» **Work item**
The data is to be repeated exactly, with the images removed.

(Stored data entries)
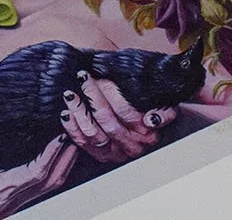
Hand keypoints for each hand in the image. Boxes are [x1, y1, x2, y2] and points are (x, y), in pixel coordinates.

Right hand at [0, 136, 77, 219]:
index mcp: (0, 189)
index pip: (34, 172)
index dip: (50, 155)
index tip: (60, 136)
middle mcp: (13, 196)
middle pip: (50, 179)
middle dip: (66, 156)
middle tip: (75, 133)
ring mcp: (16, 199)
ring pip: (50, 184)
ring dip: (64, 164)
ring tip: (73, 143)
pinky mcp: (15, 199)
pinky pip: (43, 186)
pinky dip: (55, 171)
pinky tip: (57, 160)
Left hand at [60, 68, 174, 163]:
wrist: (145, 124)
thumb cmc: (149, 108)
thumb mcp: (164, 107)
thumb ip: (163, 112)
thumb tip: (152, 120)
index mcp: (148, 133)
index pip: (126, 112)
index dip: (111, 94)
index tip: (101, 77)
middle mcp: (131, 146)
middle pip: (107, 121)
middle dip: (92, 97)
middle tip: (82, 78)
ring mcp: (115, 153)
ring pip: (93, 133)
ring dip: (79, 111)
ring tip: (71, 93)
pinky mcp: (100, 155)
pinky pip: (82, 143)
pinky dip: (72, 127)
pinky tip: (66, 112)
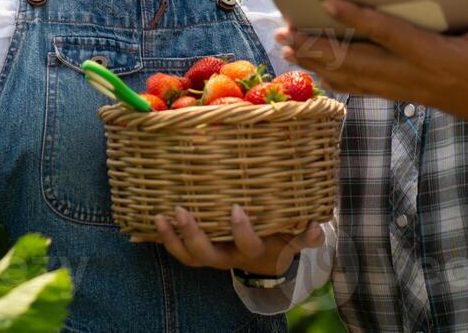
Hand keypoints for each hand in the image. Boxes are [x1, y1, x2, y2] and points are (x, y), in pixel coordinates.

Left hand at [149, 204, 324, 276]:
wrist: (268, 258)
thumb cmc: (282, 237)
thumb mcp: (296, 237)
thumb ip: (307, 235)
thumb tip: (318, 226)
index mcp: (254, 251)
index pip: (248, 244)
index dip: (241, 230)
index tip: (236, 209)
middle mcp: (229, 257)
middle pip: (207, 255)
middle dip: (193, 235)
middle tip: (182, 211)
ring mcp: (211, 255)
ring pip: (188, 256)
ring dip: (171, 239)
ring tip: (159, 216)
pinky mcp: (197, 250)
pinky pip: (177, 250)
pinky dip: (162, 238)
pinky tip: (149, 219)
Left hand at [278, 0, 467, 137]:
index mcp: (439, 58)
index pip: (389, 34)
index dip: (357, 17)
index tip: (326, 0)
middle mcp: (418, 77)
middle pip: (358, 61)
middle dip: (318, 46)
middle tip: (283, 32)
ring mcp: (413, 89)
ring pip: (356, 78)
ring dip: (320, 62)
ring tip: (288, 49)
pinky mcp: (413, 95)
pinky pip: (367, 88)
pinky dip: (339, 79)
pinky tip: (319, 71)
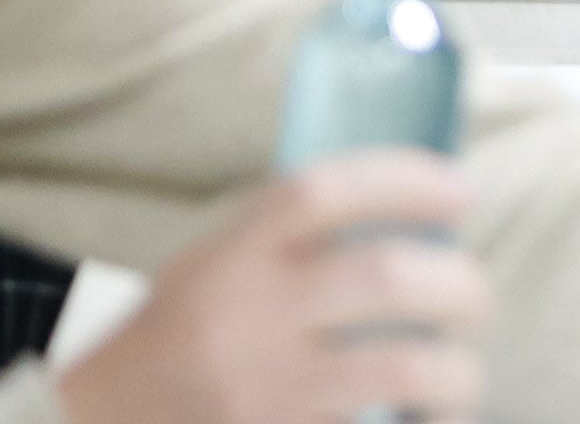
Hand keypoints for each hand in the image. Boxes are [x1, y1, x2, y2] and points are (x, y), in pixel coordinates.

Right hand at [57, 151, 490, 423]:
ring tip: (462, 371)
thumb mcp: (210, 267)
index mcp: (231, 255)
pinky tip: (432, 421)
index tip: (459, 189)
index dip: (404, 179)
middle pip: (383, 277)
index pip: (324, 191)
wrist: (103, 423)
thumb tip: (403, 210)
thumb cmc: (174, 340)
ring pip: (402, 368)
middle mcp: (250, 317)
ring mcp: (270, 392)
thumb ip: (286, 240)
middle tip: (477, 295)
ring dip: (456, 370)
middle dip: (459, 283)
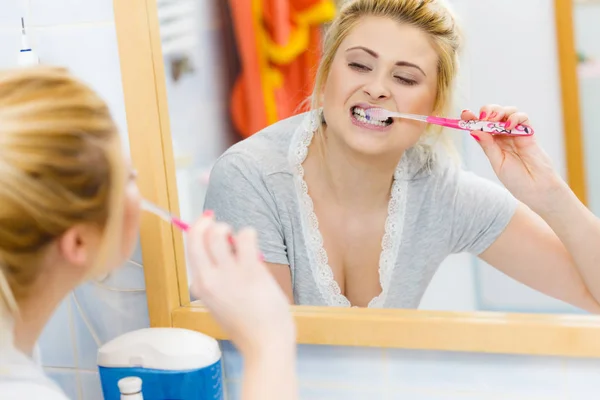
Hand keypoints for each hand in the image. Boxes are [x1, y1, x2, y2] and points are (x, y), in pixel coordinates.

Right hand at [186, 213, 294, 355]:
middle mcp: (208, 278)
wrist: (265, 341)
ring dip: (228, 228)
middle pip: (197, 236)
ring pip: (218, 233)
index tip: (205, 223)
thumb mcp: (219, 304)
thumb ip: (216, 280)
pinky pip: (245, 236)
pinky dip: (248, 234)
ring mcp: (228, 273)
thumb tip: (223, 250)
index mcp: (200, 286)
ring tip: (238, 238)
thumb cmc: (247, 325)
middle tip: (215, 221)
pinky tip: (252, 242)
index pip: (190, 248)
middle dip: (205, 222)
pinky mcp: (250, 269)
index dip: (197, 231)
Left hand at [462, 105, 566, 210]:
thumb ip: (488, 146)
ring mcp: (516, 133)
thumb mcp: (497, 162)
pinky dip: (515, 117)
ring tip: (494, 120)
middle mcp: (503, 136)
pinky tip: (509, 126)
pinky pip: (523, 118)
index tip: (464, 114)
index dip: (472, 118)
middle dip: (487, 111)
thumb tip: (473, 131)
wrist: (536, 188)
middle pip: (493, 114)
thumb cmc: (516, 179)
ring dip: (499, 112)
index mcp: (492, 143)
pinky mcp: (529, 133)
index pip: (480, 126)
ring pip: (507, 112)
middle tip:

» **Reply to the task**
Hand keypoints for each hand in the image. Boxes are [x1, y1, x2, y2] and points are (x, y), in pixel coordinates.

Right hand at [0, 136, 77, 219]:
index mcp: (0, 189)
index pip: (34, 172)
index dip: (50, 155)
index tip: (60, 136)
middle mcp: (13, 196)
middle pip: (50, 179)
middle dip: (66, 156)
middle tip: (75, 133)
ring mcp: (16, 199)
ring pip: (50, 184)
ring dip: (64, 164)
ring tip: (73, 143)
pinky mcp: (15, 199)
pinky pip: (43, 186)
pinky dip: (55, 171)
pinky tip: (57, 160)
Left hand at [60, 68, 174, 163]:
wrist: (145, 124)
thumb cmc: (149, 108)
thumb mcp: (164, 107)
thumb ip: (163, 112)
thumb tip: (152, 120)
index mcp: (148, 133)
index pip: (126, 112)
index dip: (111, 94)
index tip: (101, 77)
middle mcp: (131, 146)
middle pip: (107, 121)
middle dip: (92, 97)
middle tip: (82, 78)
ring mcp: (115, 153)
ring pip: (93, 133)
ring dip: (79, 111)
ring tip: (71, 93)
pinky mcp: (100, 155)
pinky pip: (82, 143)
pinky dip: (72, 127)
pinky tip: (66, 112)
Hand keypoints for each hand in the image. Boxes are [x1, y1, x2, y2] and points are (x, y), in pixel coordinates.

Left hand at [149, 204, 324, 276]:
wrist: (268, 258)
thumb cmc: (282, 237)
thumb mcp: (296, 237)
thumb ip: (307, 235)
thumb tip: (318, 226)
index mcp: (254, 251)
index pip: (248, 244)
index dip: (241, 230)
index tip: (236, 209)
middle mcp: (229, 257)
middle pip: (207, 255)
middle dip: (193, 235)
middle tip: (182, 211)
ring mcp: (211, 255)
ring pip: (188, 256)
ring dip: (171, 239)
ring tip: (159, 216)
pinky mcp: (197, 250)
pinky pip: (177, 250)
pinky dip: (162, 238)
pinky tip: (149, 219)
Left hand at [278, 0, 467, 137]:
index mcp: (439, 58)
index pip: (389, 34)
index dip: (357, 17)
index tip: (326, 0)
middle mcp: (418, 77)
middle pip: (358, 61)
middle dip: (318, 46)
middle tip: (283, 32)
ring mcp: (413, 89)
ring pip: (356, 78)
ring dip: (320, 62)
ring tip: (288, 49)
pinky mcp: (413, 95)
pinky pip: (367, 88)
pinky dip: (339, 79)
pinky tip: (319, 71)
Hand keypoints for each hand in the image. Boxes are [x1, y1, x2, y2] and points are (x, y), in pixel coordinates.

Right hand at [57, 151, 490, 423]:
ring tip: (462, 371)
thumb mcp: (210, 267)
index mcp: (231, 255)
pinky tip: (432, 421)
index tip: (459, 189)
index dip: (404, 179)
middle pip: (383, 277)
index pip: (324, 191)
wrist: (103, 423)
thumb tip: (403, 210)
thumb cmc: (174, 340)
ring pip: (402, 368)
middle mcp: (250, 317)
ring mcp: (270, 392)
thumb ip: (286, 240)
middle tip: (477, 295)
ring dip: (456, 370)
middle dip: (459, 283)
Hand keypoints for each hand in the image. Boxes are [x1, y1, x2, y2] and points are (x, y), in pixel coordinates.

Right hand at [186, 213, 294, 355]:
middle mcp: (208, 278)
wrist: (265, 341)
ring dip: (228, 228)
middle pip: (197, 236)
ring pip: (218, 233)
index tip: (205, 223)
thumb mcp: (219, 304)
thumb ip: (216, 280)
pinky pip: (245, 236)
pinky dip: (248, 234)
ring mcp: (228, 273)
thumb tip: (223, 250)
index mcp: (200, 286)
ring tip: (238, 238)
thumb cmc: (247, 325)
middle tip: (215, 221)
pinky tip: (252, 242)
index pip: (190, 248)
middle dip: (205, 222)
pinky mcp: (250, 269)
index dip: (197, 231)
Left hand at [462, 105, 566, 210]:
thumb ip: (488, 146)
ring mcp: (516, 133)
thumb mcp: (497, 162)
pinky dip: (515, 117)
ring tip: (494, 120)
middle mcp: (503, 136)
pinky tip: (509, 126)
pinky pip: (523, 118)
index tip: (464, 114)
index dip: (472, 118)
middle dip: (487, 111)
thumb tip: (473, 131)
wrist: (536, 188)
middle pip: (493, 114)
thumb cmc: (516, 179)
ring dip: (499, 112)
index mcp: (492, 143)
pinky mcp: (529, 133)
index pip: (480, 126)
ring pip: (507, 112)
middle tip:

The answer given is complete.